Netflix, Disney+ et Prime Video passent à l’offensive. Les trois plateformes contestent devant la justice de nouvelles obligations d’investissement imposées en France, qu’elles jugent trop contraignantes et contraires à leur liberté éditoriale.
Les principales plateformes de streaming présentes en France montent au créneau contre les nouvelles règles qui encadrent leurs investissements dans la création française. Netflix, Disney+ et Prime Video ont chacune saisi le Conseil d’État pour contester un décret qui les oblige, depuis le début de l’année, à consacrer une partie de leurs investissements à des genres bien précis, dont l’animation.

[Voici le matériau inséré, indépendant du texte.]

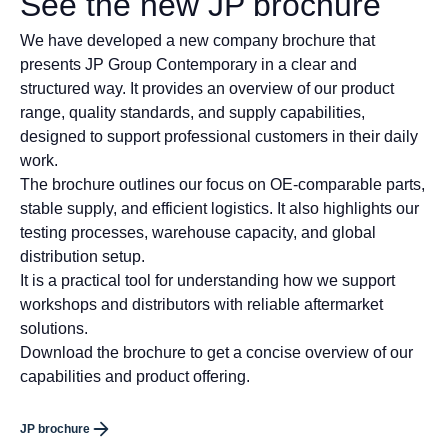
See the new JP brochure
We have developed a new company brochure that
presents JP Group Contemporary in a clear and
structured way. It provides an overview of our product
range, quality standards, and supply capabilities,
designed to support professional customers in their daily
work.
The brochure outlines our focus on OE-comparable parts,
stable supply, and efficient logistics. It also highlights our
testing processes, warehouse capacity, and global
distribution setup.
It is a practical tool for understanding how we support
workshops and distributors with reliable aftermarket
solutions.
Download the brochure to get a concise overview of our
capabilities and product offering.
JP brochure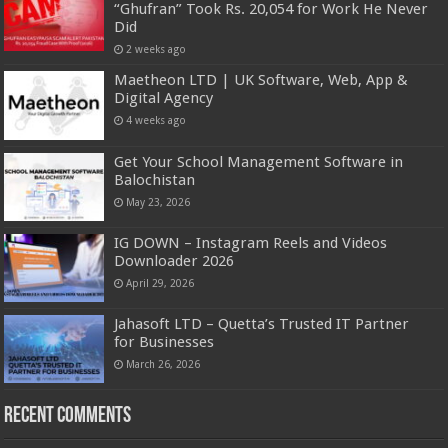
“Ghufran” Took Rs. 20,054 for Work He Never
Did
2 weeks ago
Maetheon LTD | UK Software, Web, App &
Digital Agency
4 weeks ago
Get Your School Management Software in
Balochistan
May 23, 2026
IG DOWN – Instagram Reels and Videos
Downloader 2026
April 29, 2026
Jahasoft LTD – Quetta’s Trusted IT Partner
for Businesses
March 26, 2026
Recent Comments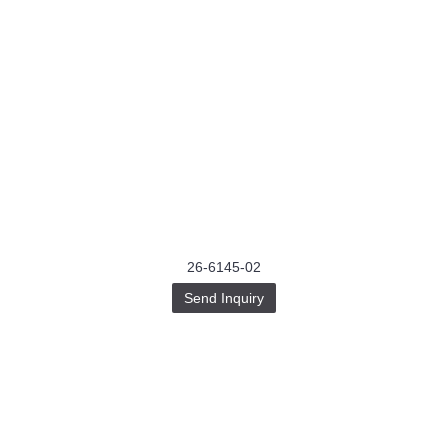
26-6145-02
Send Inquiry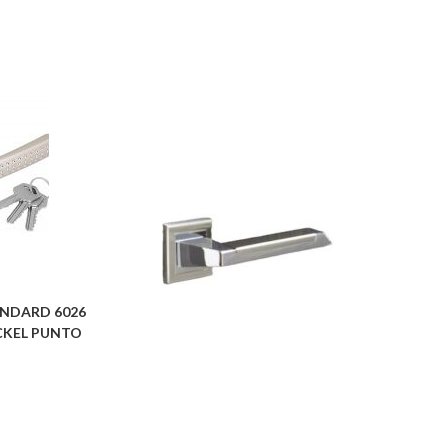
NDARD 6026
NICKEL PUNTO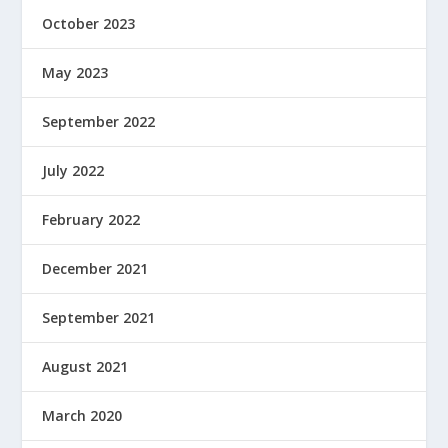
October 2023
May 2023
September 2022
July 2022
February 2022
December 2021
September 2021
August 2021
March 2020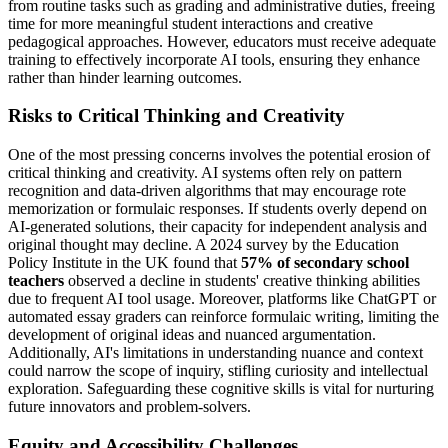
from routine tasks such as grading and administrative duties, freeing
time for more meaningful student interactions and creative
pedagogical approaches. However, educators must receive adequate
training to effectively incorporate AI tools, ensuring they enhance
rather than hinder learning outcomes.
Risks to Critical Thinking and Creativity
One of the most pressing concerns involves the potential erosion of
critical thinking and creativity. AI systems often rely on pattern
recognition and data-driven algorithms that may encourage rote
memorization or formulaic responses. If students overly depend on
AI-generated solutions, their capacity for independent analysis and
original thought may decline. A 2024 survey by the Education
Policy Institute in the UK found that
57% of secondary school
teachers
observed a decline in students' creative thinking abilities
due to frequent AI tool usage. Moreover, platforms like ChatGPT or
automated essay graders can reinforce formulaic writing, limiting the
development of original ideas and nuanced argumentation.
Additionally, AI's limitations in understanding nuance and context
could narrow the scope of inquiry, stifling curiosity and intellectual
exploration. Safeguarding these cognitive skills is vital for nurturing
future innovators and problem-solvers.
Equity and Accessibility Challenges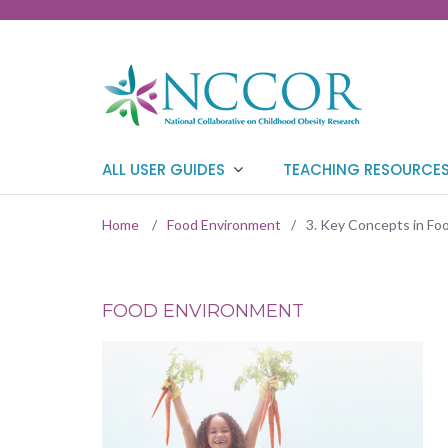
ALL USER GUIDES
TEACHING RESOURCE
Home
/
Food Environment
/
3. Key Concepts in F
FOOD ENVIRONMENT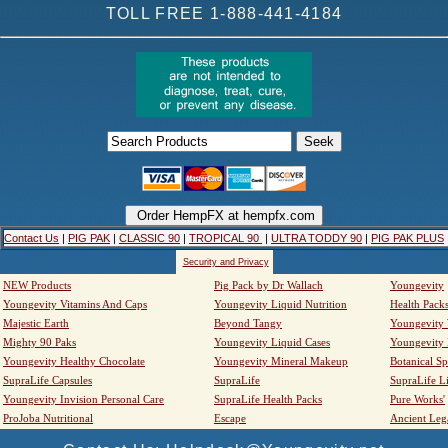
TOLL FREE 1-888-441-4184
Contact Us
|
PIG PAK
|
CLASSIC 90
|
TROPICAL 90
|
ULTRA TODDY 90
|
PIG PAK PLUS
Security and Privacy
NEW Products
Pig Pack by Dr Wallach
Youngevity
Youngevity Vitamins And Caps
Youngevity Liquid Nutrition
Health Pack
Majestic Earth
Beyond Tangy
Youngevity
Mighty 90 Paks
Youngevity Liquid Cases
Youngevity
Youngevity Healthy Chocolate
Youngevity Mineral Makeup
Botanical Sp
SupraLife Capsules
SupraLife
SupraLife L
Youngevity Invision Personal Care
SupraLife Health Packs
Pure Works'
ProJoba Nutritional
Escape
Ancient Leg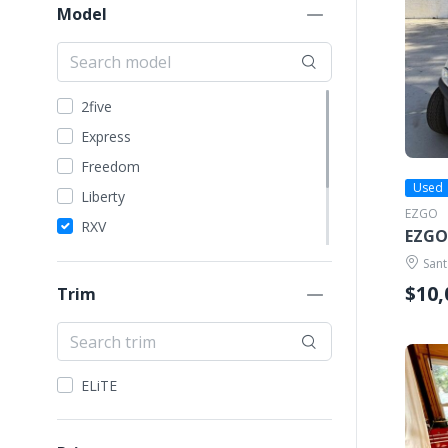
EZGO
Model
Garia
GEM Car
Harley Davidson
2five
ICON
Express
Kandi
Freedom
Madjax
Used
Liberty
EZGO
STAR EV
RXV
EZGO
Tomberlin
ST
Sant
VIVID EV
TXT
$10,
Trim
Yamaha
Valor
ELiTE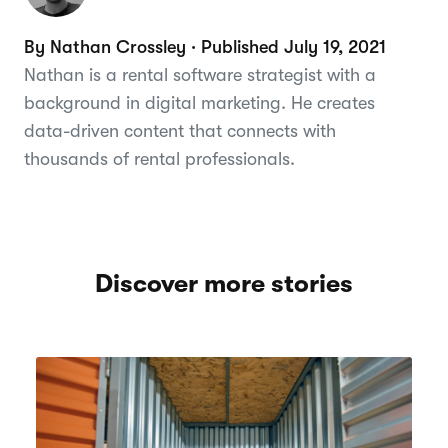
By Nathan Crossley · Published July 19, 2021
Nathan is a rental software strategist with a
background in digital marketing. He creates
data-driven content that connects with
thousands of rental professionals.
Discover more stories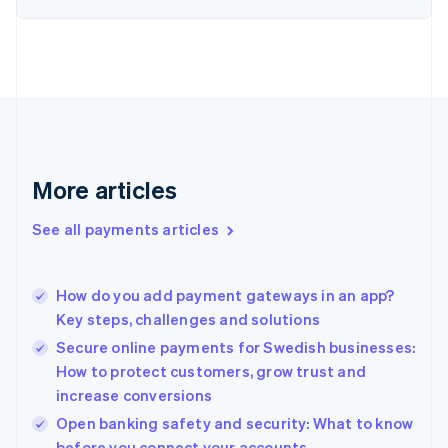
Estonia
English
Finland
English
Svenska
France
Français
English
Germany
Deutsch
English
Gibraltar
More articles
English
Greece
See all payments articles
English
Hong Kong SAR, China
English
简体中文
How do you add payment gateways in an app?
Hungary
English
Key steps, challenges and solutions
India
Secure online payments for Swedish businesses:
English
How to protect customers, grow trust and
Ireland
increase conversions
English
Italy
Open banking safety and security: What to know
Italiano
English
before you connect your accounts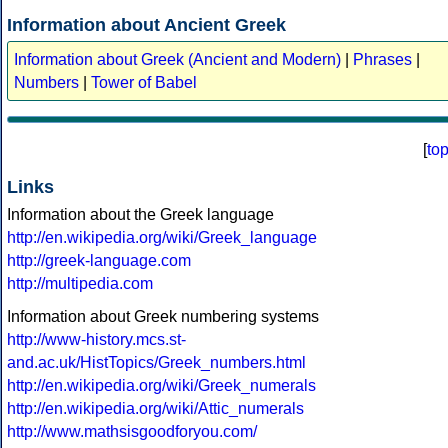
Information about Ancient Greek
Information about Greek (Ancient and Modern)
|
Phrases
|
Numbers
|
Tower of Babel
[
to
Links
Information about the Greek language
http://en.wikipedia.org/wiki/Greek_language
http://greek-language.com
http://multipedia.com
Information about Greek numbering systems
http://www-history.mcs.st-
and.ac.uk/HistTopics/Greek_numbers.html
http://en.wikipedia.org/wiki/Greek_numerals
http://en.wikipedia.org/wiki/Attic_numerals
http://www.mathsisgoodforyou.com/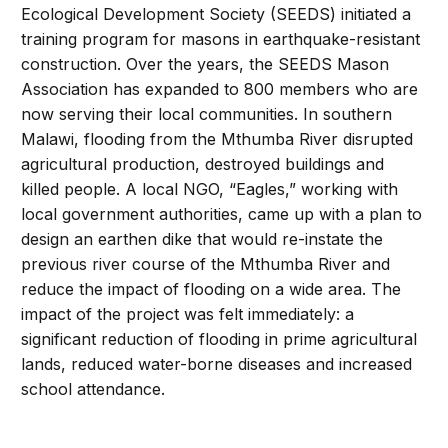
Ecological Development Society (SEEDS) initiated a
training program for masons in earthquake-resistant
construction. Over the years, the SEEDS Mason
Association has expanded to 800 members who are
now serving their local communities. In southern
Malawi, flooding from the Mthumba River disrupted
agricultural production, destroyed buildings and
killed people. A local NGO, “Eagles,” working with
local government authorities, came up with a plan to
design an earthen dike that would re-instate the
previous river course of the Mthumba River and
reduce the impact of flooding on a wide area. The
impact of the project was felt immediately: a
significant reduction of flooding in prime agricultural
lands, reduced water-borne diseases and increased
school attendance.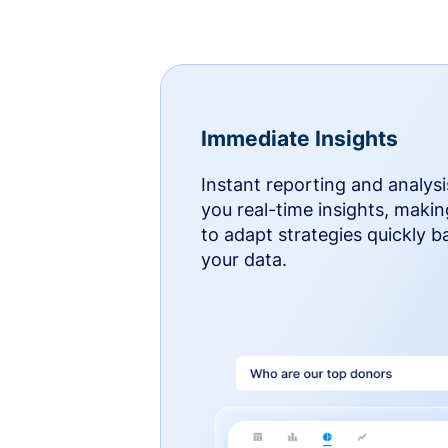
Immediate Insights
Instant reporting and analysi
you real-time insights, makin
to adapt strategies quickly 
your data.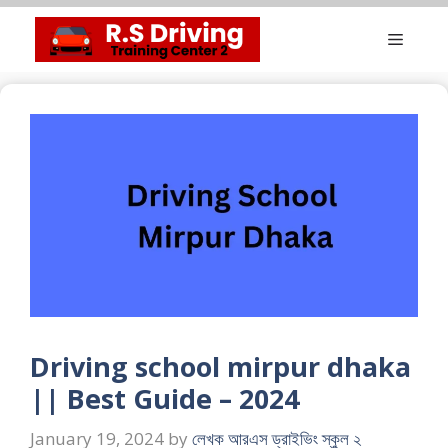
Skip
Menu
to
content
Driving school mirpur dhaka
|| Best Guide – 2024
January 19, 2024
by
লেখক আরএস ড্রাইভিং স্কুল ২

Depuis 2021, les plateformes de streaming étrangères doivent investir une partie de leur chiffre d’affaires réalisé en France dans la création audiovisuelle et cinématographique française. Mais un nouveau décret, entré en vigueur en janvier 2026, est venu renforcer ces obligations. Il impose désormais que 20 % des investissements destinés à l’audiovisuel soient fléchés vers des programmes d’animation, des documentaires et des spectacles vivants, afin de soutenir la diversité de la création. Une évolution que les géants américains jugent excessive.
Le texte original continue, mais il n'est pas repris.